▶ Exercise brief
Decide whether each statement below agrees with the extract on the fermionic sector. Answer yes or no for each and quote the deciding words of the extract. (a) A deviation from the Standard Model value has been reported in the electron (g-2). (b) The work explains how the very heavy Majorana masses are generated. (c) At most two of the three leptons may have the Yukawa interactions with the exotic leptons.

▶ Extract provided
Start of Block

As we can see from the above equation, which of the two (\(\eta _{R}^{0}\) or \(\eta ^{0}_{I}\)) is the lighter depends on the sign of the \(\lambda _{5}\), if \(\lambda _{5} < 0\) then \(\eta _{R}\) is the lighter one and so DM candidate and vice versa.

2.2 Fermionic sector

As mentioned before, the symmetries of the model allows the neutral fermions \(N_{iR}\) to have very large Majorana masses given as \(\bar{N}_{iR}M_{i}N_{iR}\) where \(M_{i}\) is a \(3\times 3\) Majorana mass matrix. We do not entertain in this work how such a very heavy Majorana masses can be generated which could come from unified theories such as supergravity etc., see [4,5,6,7]. The symmetries of the model also allows Yukawa terms such as \(h_{ij}\bar{L}_{i}i\sigma _{2}\eta N_{iR}\), which along with the Majorana mass terms for the \(N_{iR}\) can generate neutrino masses at one loop [2]. We can also have Yukawa terms such as \(y_{i}\bar{l}_{iR}\phi F_{iL}\) where \(l_{iR}\) ’s are SM right handed charged leptons. But non trivial solutions to the \(U(1)_{F}\) anomaly free conditions restrict at maximum only two of the three leptons is allowed to have such Yukawa interactions. Since no deviation has been reported in the electron (g-2) other than the SM predicted value, in the following sections we will assume that \(F_{\mu L}\) and \(F_{\tau L}\) have electric charge given by \(Q_{F_{\mu , \tau }} = Y_{F_{\mu }, F_{\tau }} = -1\) and then the axial gauge anomaly free conditions sets \(Q_{F_{e}} = Y_{F_{e}} = +1\), so then only muon and tau (g-2) has contributions from respective exotic leptons in our model. The general fermionic sector Lagrangian invariant under the full symmetries of the model can be written as

$$\begin{aligned} \mathcal {L}_{fermion}= & {} \sum ^{\tau }_{i = e}\bar{F_{i}}\gamma ^{\mu }(iD_{i\mu })F_{i} + \sum ^{\tau }_{i = e}\bar{F_{i}}\gamma ^{\mu }(i\partial _{\mu }P_{L})F_{i} \nonumber \\&+ \sum ^{\tau }_{i = e}\bar{N}_{Ri}M_{i}N_{Ri}^{c} \nonumber \\&+ \sum ^{\tau }_{i, j = e}h_{ij}\bar{L}_{i}i\sigma _{2}\eta ^{*} N_{jR} + \sum ^{\tau }_{i = \mu }y_{i}\bar{l}_{iR}\phi F_{iL} \nonumber \\&+ \sum ^{\mu }_{i = e}g_{F_{i}}\bar{F}_{iR}\phi _{i}F_{iL} + g_{F_{\tau }}\bar{F}_{\tau R}\phi _{1}F_{\tau L} + h.c \end{aligned}$$
(7)

End of Block

▶ Source material
Start of Block

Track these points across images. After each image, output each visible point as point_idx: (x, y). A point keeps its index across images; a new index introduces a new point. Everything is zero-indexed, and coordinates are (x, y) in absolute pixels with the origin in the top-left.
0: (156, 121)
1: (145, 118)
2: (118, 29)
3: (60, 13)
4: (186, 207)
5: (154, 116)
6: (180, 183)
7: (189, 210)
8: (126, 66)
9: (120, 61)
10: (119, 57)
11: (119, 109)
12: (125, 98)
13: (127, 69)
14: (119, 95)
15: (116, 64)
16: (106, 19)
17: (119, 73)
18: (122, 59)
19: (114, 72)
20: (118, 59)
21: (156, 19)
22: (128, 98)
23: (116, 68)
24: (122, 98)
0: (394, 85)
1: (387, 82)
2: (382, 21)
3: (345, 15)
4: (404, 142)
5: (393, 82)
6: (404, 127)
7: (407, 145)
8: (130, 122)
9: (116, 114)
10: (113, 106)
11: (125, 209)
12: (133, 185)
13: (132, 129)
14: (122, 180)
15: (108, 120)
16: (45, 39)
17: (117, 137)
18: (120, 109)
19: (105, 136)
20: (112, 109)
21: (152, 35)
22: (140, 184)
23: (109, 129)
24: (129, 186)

End of Block
Start of Block

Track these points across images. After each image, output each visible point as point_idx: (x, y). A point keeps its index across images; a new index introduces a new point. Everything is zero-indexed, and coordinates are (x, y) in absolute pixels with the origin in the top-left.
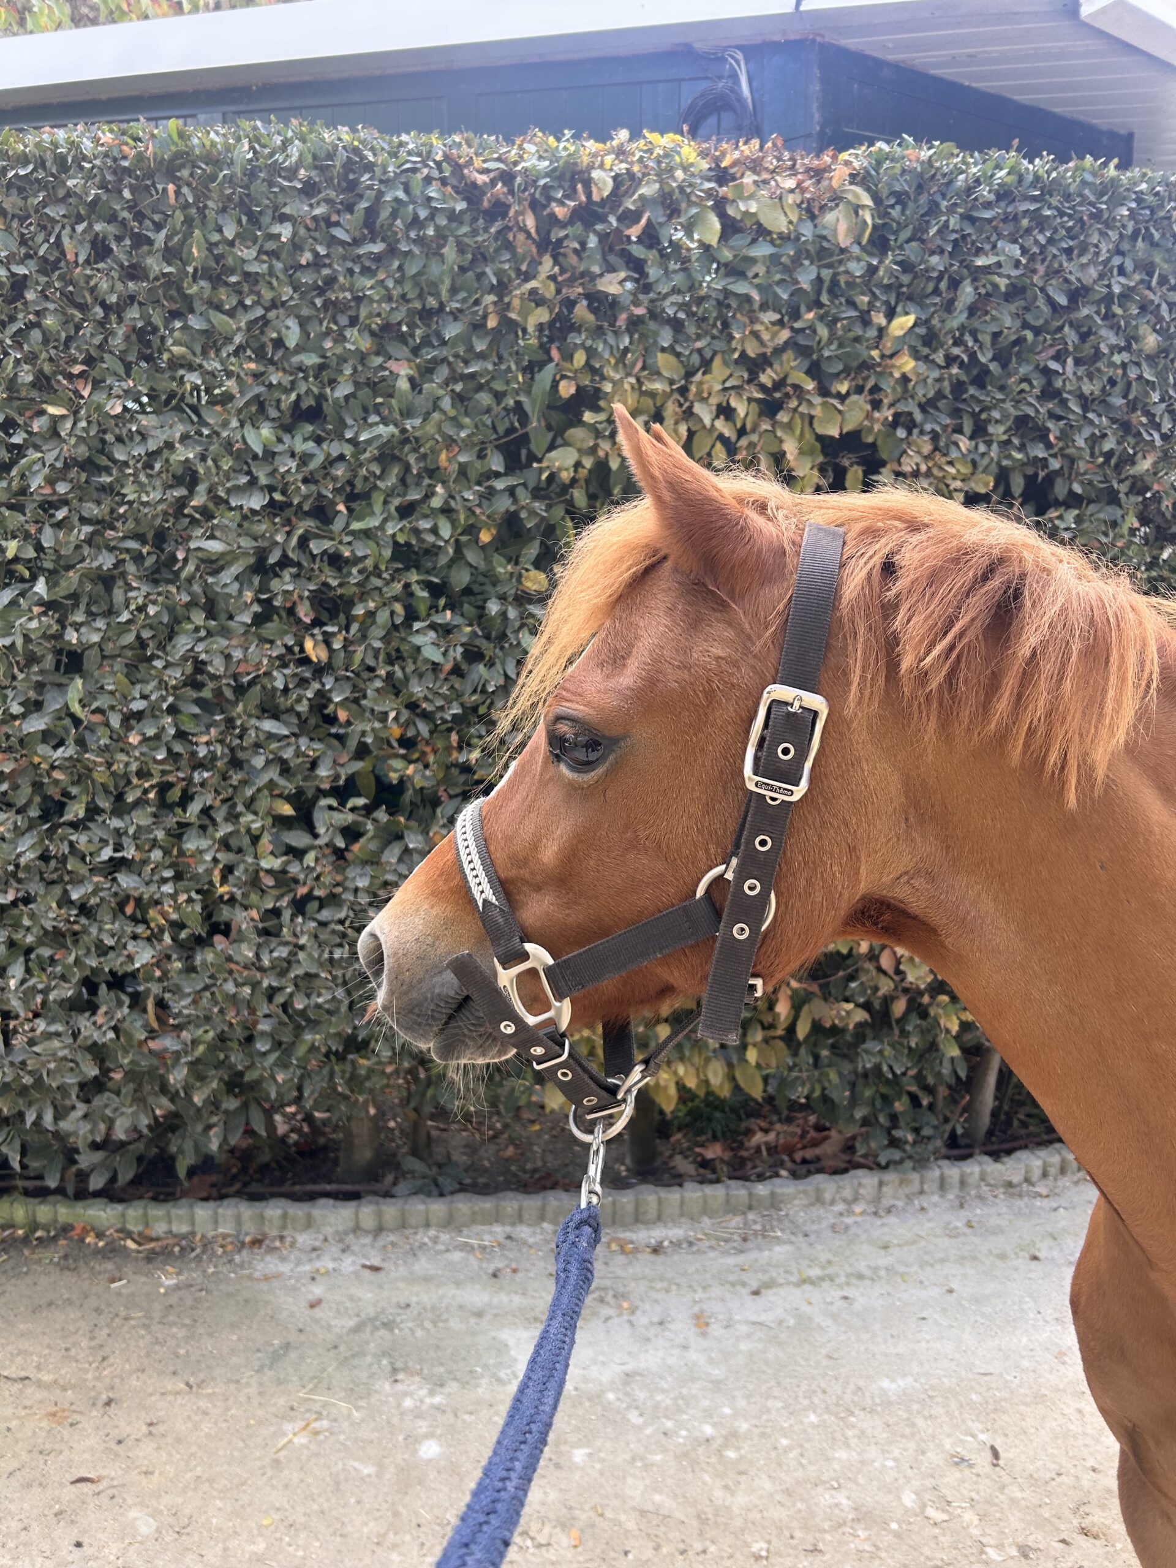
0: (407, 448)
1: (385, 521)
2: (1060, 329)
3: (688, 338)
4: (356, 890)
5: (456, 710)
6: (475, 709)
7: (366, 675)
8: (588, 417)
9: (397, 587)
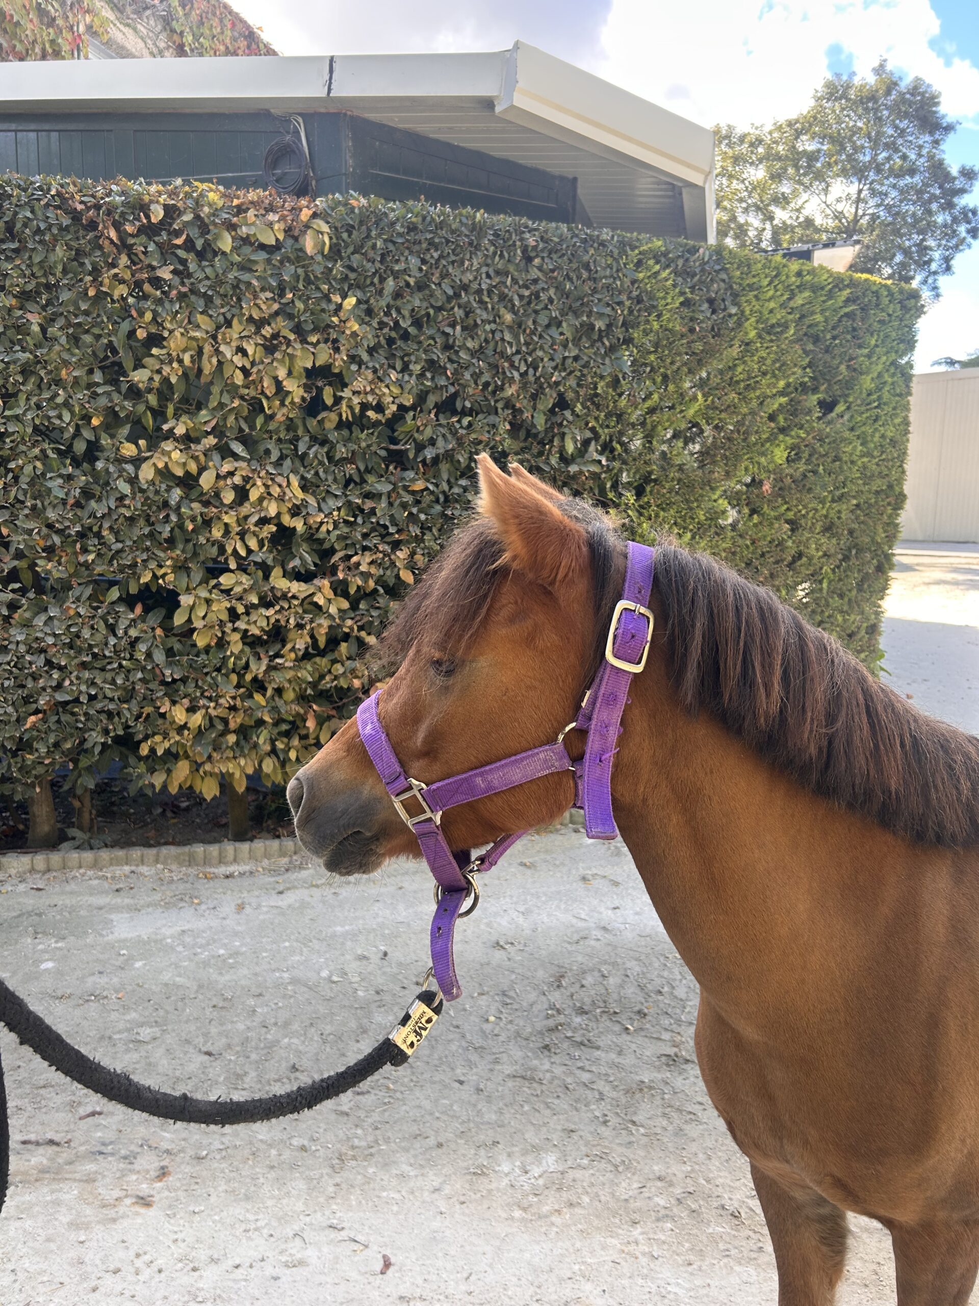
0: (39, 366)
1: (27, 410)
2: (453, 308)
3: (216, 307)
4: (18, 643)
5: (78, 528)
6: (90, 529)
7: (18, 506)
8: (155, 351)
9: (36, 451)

End of Block
Start of Block

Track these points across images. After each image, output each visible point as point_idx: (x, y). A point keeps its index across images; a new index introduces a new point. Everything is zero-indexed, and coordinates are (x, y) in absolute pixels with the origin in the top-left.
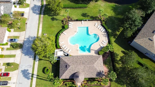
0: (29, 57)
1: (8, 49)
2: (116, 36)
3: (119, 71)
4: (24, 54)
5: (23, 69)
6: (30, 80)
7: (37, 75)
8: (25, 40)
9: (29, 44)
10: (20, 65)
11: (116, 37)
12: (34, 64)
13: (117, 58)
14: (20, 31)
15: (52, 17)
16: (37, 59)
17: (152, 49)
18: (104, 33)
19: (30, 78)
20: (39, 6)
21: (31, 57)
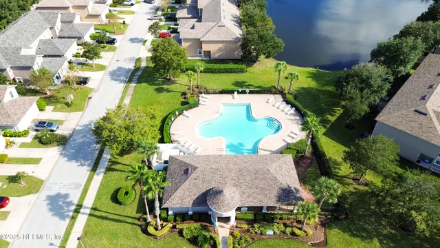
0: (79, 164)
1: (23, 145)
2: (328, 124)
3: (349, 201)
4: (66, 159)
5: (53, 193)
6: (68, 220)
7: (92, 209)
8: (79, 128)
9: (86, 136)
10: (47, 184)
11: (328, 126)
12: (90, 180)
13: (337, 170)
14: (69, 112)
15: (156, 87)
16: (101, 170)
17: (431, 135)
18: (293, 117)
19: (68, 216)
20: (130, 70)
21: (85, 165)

End of Block

▶ Result
(a) No: "Since no deviation has been reported in the electron (g-2) other than the SM predicted value"
(b) No: "We do not entertain in this work how such a very heavy Majorana masses can be generated"
(c) Yes: "restrict at maximum only two of the three leptons is allowed to have such Yukawa interactions"